La sélection s’est conclue avec l’américain Séquence de Carles Torrens. Un homme se réveille un matin et découvre que tout le monde a fait un cauchemar où il intervient. Une histoire à la Quatrième Dimension que le réalisateur manipule plutôt habilement sur tout le long. Traumatisé par cette vision nocturne, la population traite le personnage avec distance et inquiétude sans pour autant lui dire en quoi consiste le cauchemar. Le scénario construit un certain attachement envers ce protagoniste rejeté de toutes parts et obligé d’accepter son nouveau statut. Si la chute est excellente, il s’avère néanmoins regrettable qu’elle passe par la divulgation dudit cauchemar et que celui ne consiste qu’en une citation directe à Society (le générique de fin insiste carrément sur la nécessité de voir le film de Bryan Yuzna). Un choix un peu léger par rapport aux multiples possibilités galopant dans la tête du spectateur en cours de film.

Focus Suisse


Yuri Lennon’s Landing On alpa 46 d’Anthony Vouardoux

En clôture du festival, il a été choisi de laisser le champ libre à nos voisins helvètes dont la cinématographie n’est pourtant guère renommée. Etonnamment, on trouvera dans cette sélection des recherches de formalisme poussées et assez concluantes. C’est le cas du meilleur court du lot, Yuri Lennon’s Landing On Alpha 46 d’Anthony Vouardoux. Derrière ce titre barbare se cache le récit de l’alunissage d’un cosmonaute sur une lune de Jupiter. La particularité du court est d’être constitué d’un unique plan-séquence. Cette forme est brillamment utilisée lors de la phase d’atterrissage sur l’astre. La mise en scène se contente d’un plan fixe sur le cosmonaute et les seules images spatiales visibles sont celles se reflétant sur son casque. Un choix inventif renforcé par un excellent travail de photographie et d’effets spéciaux. La suite avec l’exploration de l’astre prend un tour plus traditionnel avec une action suivie en steadycam. Le caractère sensitif de la première partie est donc abandonné au profit de l’histoire qui exploite un paradoxe aussi comique que vertigineux.
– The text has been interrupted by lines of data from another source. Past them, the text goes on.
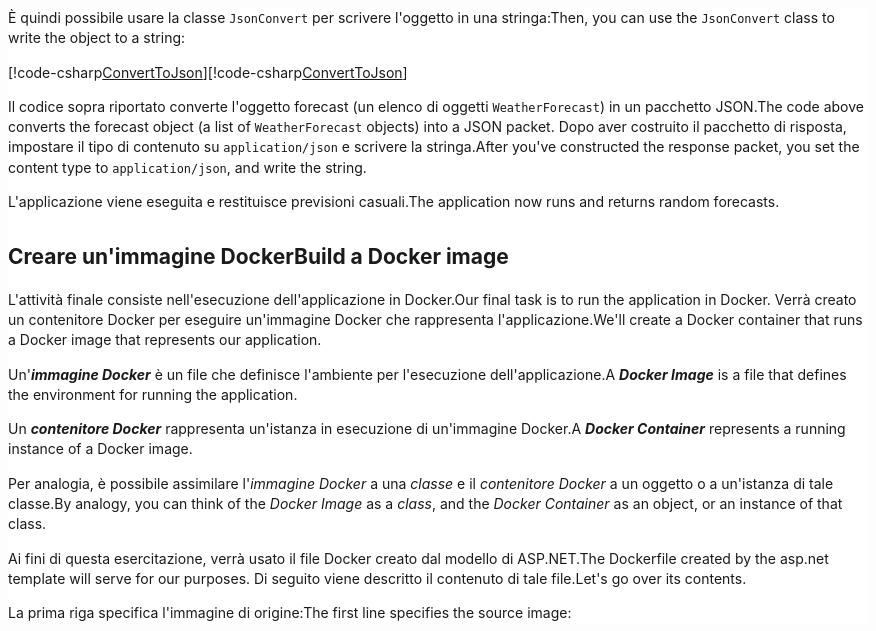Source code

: <span data-ttu-id="e2c68-254">È quindi possibile usare la classe `JsonConvert` per scrivere l'oggetto in una stringa:</span><span class="sxs-lookup"><span data-stu-id="e2c68-254">Then, you can use the `JsonConvert` class to write the object to a string:</span></span>

<span data-ttu-id="e2c68-255">[!code-csharp[ConvertToJson](../../../samples/csharp/getting-started/WeatherMicroservice/Startup.cs#ConvertToJSON "Convertire gli oggetti in JSON")]</span><span class="sxs-lookup"><span data-stu-id="e2c68-255">[!code-csharp[ConvertToJson](../../../samples/csharp/getting-started/WeatherMicroservice/Startup.cs#ConvertToJSON "Convert objects to JSON")]</span></span>

<span data-ttu-id="e2c68-256">Il codice sopra riportato converte l'oggetto forecast (un elenco di oggetti `WeatherForecast`) in un pacchetto JSON.</span><span class="sxs-lookup"><span data-stu-id="e2c68-256">The code above converts the forecast object (a list of `WeatherForecast` objects) into a JSON packet.</span></span> <span data-ttu-id="e2c68-257">Dopo aver costruito il pacchetto di risposta, impostare il tipo di contenuto su `application/json` e scrivere la stringa.</span><span class="sxs-lookup"><span data-stu-id="e2c68-257">After you've constructed the response packet, you set the content type to `application/json`, and write the string.</span></span>

<span data-ttu-id="e2c68-258">L'applicazione viene eseguita e restituisce previsioni casuali.</span><span class="sxs-lookup"><span data-stu-id="e2c68-258">The application now runs and returns random forecasts.</span></span>

## <a name="build-a-docker-image"></a><span data-ttu-id="e2c68-259">Creare un'immagine Docker</span><span class="sxs-lookup"><span data-stu-id="e2c68-259">Build a Docker image</span></span>

<span data-ttu-id="e2c68-260">L'attività finale consiste nell'esecuzione dell'applicazione in Docker.</span><span class="sxs-lookup"><span data-stu-id="e2c68-260">Our final task is to run the application in Docker.</span></span> <span data-ttu-id="e2c68-261">Verrà creato un contenitore Docker per eseguire un'immagine Docker che rappresenta l'applicazione.</span><span class="sxs-lookup"><span data-stu-id="e2c68-261">We'll create a Docker container that runs a Docker image that represents our application.</span></span>

<span data-ttu-id="e2c68-262">Un'***immagine Docker*** è un file che definisce l'ambiente per l'esecuzione dell'applicazione.</span><span class="sxs-lookup"><span data-stu-id="e2c68-262">A ***Docker Image*** is a file that defines the environment for running the application.</span></span>

<span data-ttu-id="e2c68-263">Un ***contenitore Docker*** rappresenta un'istanza in esecuzione di un'immagine Docker.</span><span class="sxs-lookup"><span data-stu-id="e2c68-263">A ***Docker Container*** represents a running instance of a Docker image.</span></span>

<span data-ttu-id="e2c68-264">Per analogia, è possibile assimilare l'*immagine Docker* a una *classe* e il *contenitore Docker* a un oggetto o a un'istanza di tale classe.</span><span class="sxs-lookup"><span data-stu-id="e2c68-264">By analogy, you can think of the *Docker Image* as a *class*, and the *Docker Container* as an object, or an instance of that class.</span></span>  

<span data-ttu-id="e2c68-265">Ai fini di questa esercitazione, verrà usato il file Docker creato dal modello di ASP.NET.</span><span class="sxs-lookup"><span data-stu-id="e2c68-265">The Dockerfile created by the asp.net template will serve for our purposes.</span></span> <span data-ttu-id="e2c68-266">Di seguito viene descritto il contenuto di tale file.</span><span class="sxs-lookup"><span data-stu-id="e2c68-266">Let's go over its contents.</span></span>

<span data-ttu-id="e2c68-267">La prima riga specifica l'immagine di origine:</span><span class="sxs-lookup"><span data-stu-id="e2c68-267">The first line specifies the source image:</span></span>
Le Miroir de Ramon et Pedro se construit également sur un unique plan-séquence. A ce premier défi technique se rajoute celui d’utiliser une vue subjective. Devant le miroir, un garçon se lave. Au fur et à mesure de ses actions, on se rend compte qu’il vieillit. Le concept était déjà visible dans une scène de Final Cut… elle-même inspirée par une idée de Terminator 2 ! Rien de neuf donc mais l’exécution a le mérite d’être suffisamment virtuose pour impressionner. Einspruch VI de Rolando Colla opte également pour un tournage intégralement en vue subjective (sans plan-séquence en revanche). Relatant un fait divers autour de l’expulsion d’un nigérien, Colla use du dispositif comme d’un argument massue pour sensibiliser au maximum le spectateur sur le drame en cours. L’immersion et l’empathie inhérente au procédé fonctionnent au-delà de la lourdeur de l’intention et des maladresses du découpage.


Einspruch VI de Rolando Colla

Dans un genre plus léger, on trouve Il Neige A Marrakech d’Hicham Alhayat. N’arrivant pas à obtenir de visa pour son père, le personnage principal (joué par Atmen Kelif) décide de travestir la station marocaine d’Oukaimeden en Alpes Suisse. Sauf qu’à part la neige, les deux lieux n’ont pas grand chose en commun. Les efforts des protagonistes pour faire fonctionner la mascarade offre une comédie efficace. Heimatland et Manfred sont eux deux courts d’animation assez plaisants. Dans le premier, un homme pète tout seul un plomb suite à l’emménagement d’un voisin arabe. Dans le second, le héros a une tendance à égarer des choses dans son nez. La sélection et le festival se clôtureront sur Cartographie 9 : La Boule D’or de Bruno Deville. On aurait pu espérer une meilleure conclusion au festival que ce documentaire interdit aux récalcitrants des chorégraphies expérimentales. Mais on n’en tiendra guère rigueur au regard d’une sélection qui aura su combler toutes nos attentes et bien plus encore.